A note found in his trailer seemed to offer clues. Written in what the Army determined was his handwriting, the colonel appeared to be struggling with a final question.

How is honor possible in a war like the one in Iraq?
….
Cadets are taught to value duty, honor and country, and are drilled in West Point’s strict moral code: A cadet will not lie, cheat or steal — or tolerate those who do.

Westhusing embraced it. He was selected as honor captain for the entire academy his senior year. Col. Tim Trainor, a classmate and currently a West Point professor, said Westhusing was strict but sympathetic to cadets’ problems. He remembered him as “introspective.”
….
In his 352-page dissertation, Westhusing discussed the ethics of war, focusing on examples of military honor from Confederate Gen. Robert E. Lee to the Israeli army. It is a dense, searching and sometimes personal effort to define what, exactly, constitutes virtuous conduct in the context of the modern U.S. military.

“Born to be a warrior, I desire these answers not just for philosophical reasons, but for self-knowledge,” he wrote in the opening pages
…..
But amid the wars in Afghanistan and Iraq, he told friends that he felt experience in Iraq would help him in teaching cadets. In the fall of 2004, he volunteered for duty.

A few months later, he was dead. By his own hand, the investigation showed. So, what happened?

Westhusing’s task was to oversee a private security company, Virginia-based USIS, which had contracts worth $79 million to train a corps of Iraqi police to conduct special operations.
…..
[I]n May, Westhusing received an anonymous four-page letter that contained detailed allegations of wrongdoing by USIS.

The writer accused USIS of deliberately shorting the government on the number of trainers to increase its profit margin. More seriously, the writer detailed two incidents in which USIS contractors allegedly had witnessed or participated in the killing of Iraqis.
….
Uncharacteristically, he lashed out at the contractors in attendance, according to the Army Corps official. In three months, the official had never seen Westhusing upset.

“He was sick of money-grubbing contractors,” the official recounted. Westhusing said that “he had not come over to Iraq for this.”

Most of the [apparent suicide] letter is a wrenching account of a struggle for honor in a strange land.

“I cannot support a msn [mission] that leads to corruption, human rights abuse and liars.

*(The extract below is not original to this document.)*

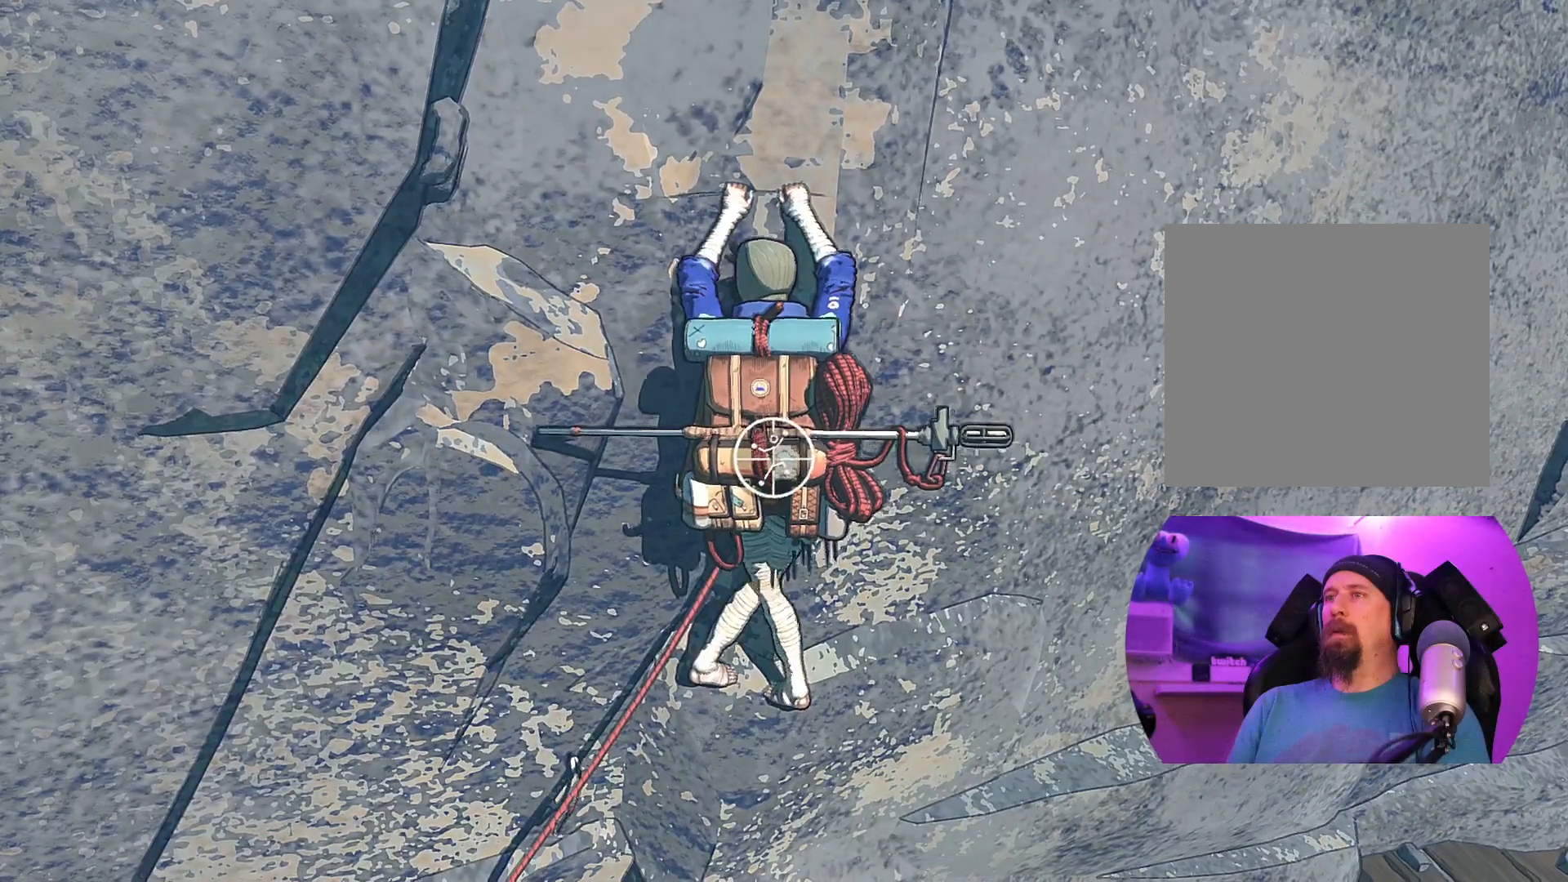
{"buttons": ["R1"], "left_stick": "down-left", "right_stick": "center", "events": [[283, "left_stick", "down"], [467, "left_stick", "down-left"]]}
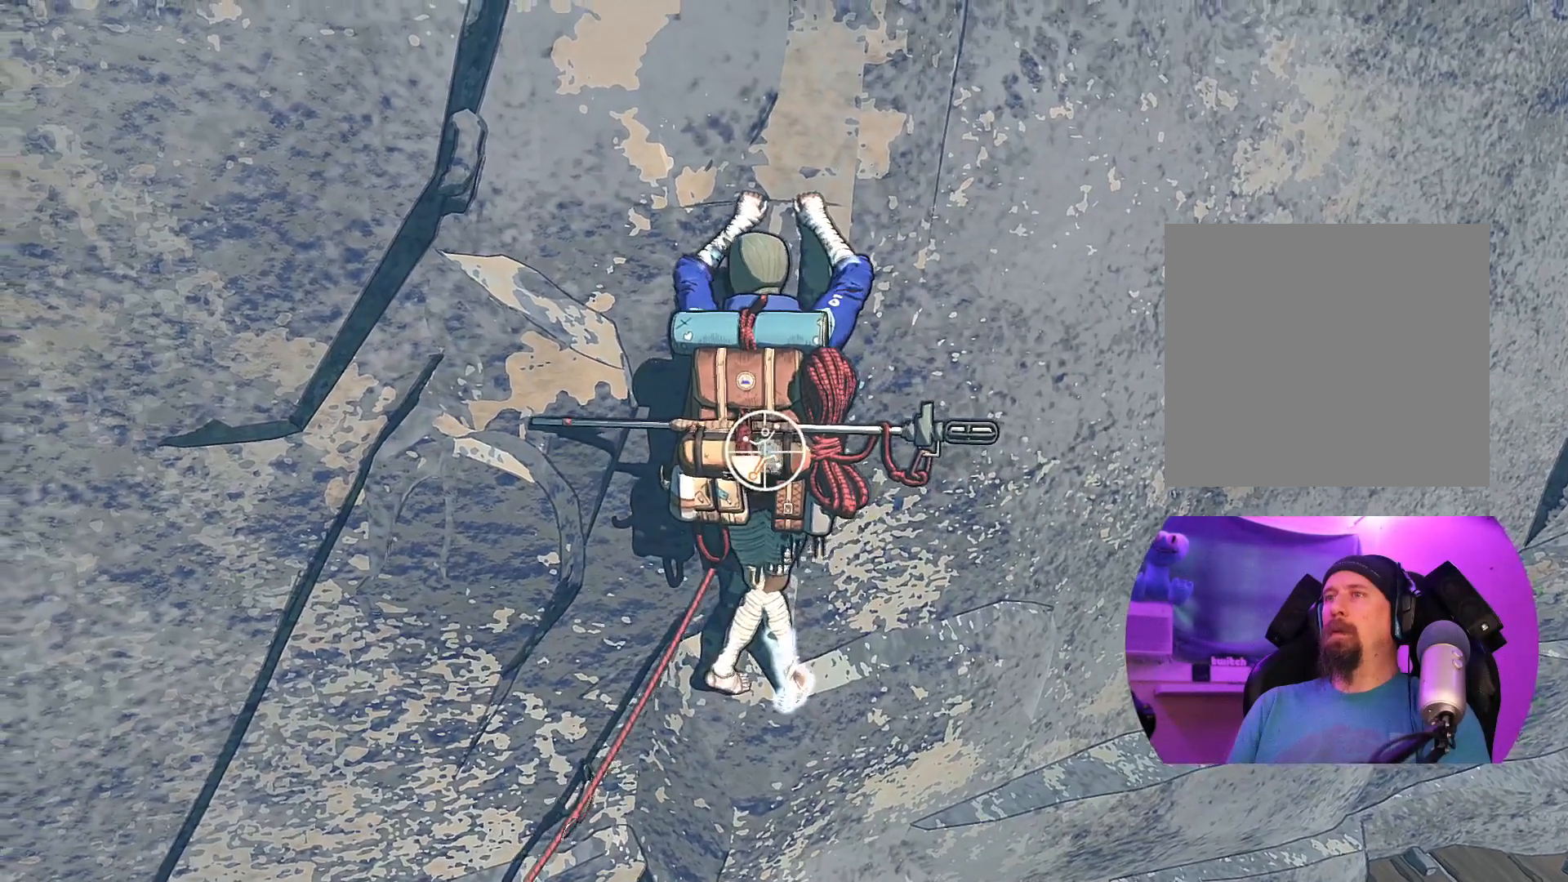
{"buttons": [], "left_stick": "up-left", "right_stick": "center", "events": [[217, "R1", "up"], [300, "left_stick", "left"], [483, "left_stick", "up-left"]]}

I am sullied,” it says. “I came to serve honorably and feel dishonored.

Hopefully, this will be just the beginning of not only questions about the death of Colonel Westhusing, but about the use of contractors, what limits – if any – there are on them, and the direction of the military in the future. This is something that we’ll all need to answer, whether we are military personnel or affiliated, or otherwise… because stuffing genies back into bottles is a pretty difficult thing to do. And the genie of war for open profit is well and truly out.

Oh, and the title of this post? That came from here…

A psychologist reviewed Westhusing’s e-mails and interviewed colleagues. She concluded that the anonymous letter had been the “most difficult and probably most painful stressor.”

She said that Westhusing had placed too much pressure on himself to succeed and that he was unusually rigid in his thinking. Westhusing struggled with the idea that monetary values could outweigh moral ones in war. This, she said, was a flaw.

“Despite his intelligence, his ability to grasp the idea that profit is an important goal for people working in the private sector was surprisingly limited,” wrote Lt. Col. Lisa Breitenbach. “He could not shift his mind-set from the military notion of completing a mission irrespective of cost, nor could he change his belief that doing the right thing because it was the right thing to do should be the sole motivator for businesses.”

Silly man, doing the right thing is for suckers, don’t ya know.  Ye gods.